If you had walked up to Matt Schaub 10 years ago — while he was still warming Michael Vick’s seat in Atlanta — and told him that in a decade he would be a record-setting quarterback, a smile might have eclipsed his normally impassive face.
But smiles were absent on the Texans' sideline after the starting quarterback threw a pick-six on his first pass against San Francisco on Sunday night, immortalizing him as the only NFL quarterback with four pick-sixes in four consecutive games in league history.
As the coup against Schaub was assembled by the Houston fan base and media, head coach Gary Kubiak said in a press conference Monday that he will not give up on his quarterback yet.
“You watch the struggle and you just want to be a part of the solution,” Kubiak said. “You want to be a part of helping him work his way through that. The only way I know how to do that is to play your way through that stuff.”
Schaub has played his way through a lot in his seven-year career with the Texans, missing the franchise’s inaugural playoff game with a Lisfranc injury, then returning the next year and throwing a costly interception in a 41-28 loss to New England in the playoffs.
Some of Schaub’s best moments have come at the beginning of seasons. In 2012, Schaub put up 1162 yards, eight touchdowns and two interceptions through the first five games. In 2011, he put up 1377 yards, nine touchdowns and five interceptions.
Schaub has thrown for more interceptions this season than in both of those years combined.
His numbers are bad, but the competition has improved.
Only three teams from the Texans’ early slate of games in 2011 or 2012 made the playoffs. It is likely three from the current slate will make the postseason.

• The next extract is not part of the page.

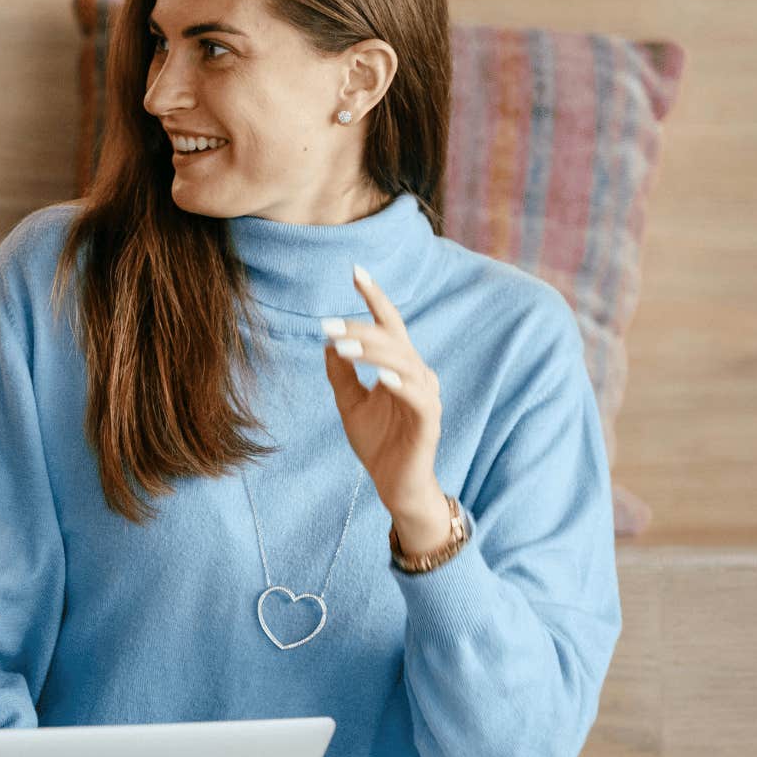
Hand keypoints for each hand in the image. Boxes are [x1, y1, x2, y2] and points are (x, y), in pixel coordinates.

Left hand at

And before Texans tailgaters start throwing Schaub posters on the barbecue pyre, they should realize the replacements are not going to make any dramatic improvements:
– T.J. Yates and local favorite Case Keenum would be starting next week if Kubiak had any indication they would give the team a better chance at winning.
– The best free agents currently in the market are Matt Flynn, who has been beaten out for the starting job twice this season on two separate teams, and David Carr. Texans fans would love that.
– Any trade for a suitable quarterback would take away talent in other aspects of the team, leaving it shorthanded at other positions.
Kubiak is right.
The only immediate way out of the Schaublem is to let Schaub play his way out of it.
With a St. Louis defense that has given up 256 passing yards per game this season, and more importantly, forced three interceptions all year, Schaub might just get the therapeutic game he needs.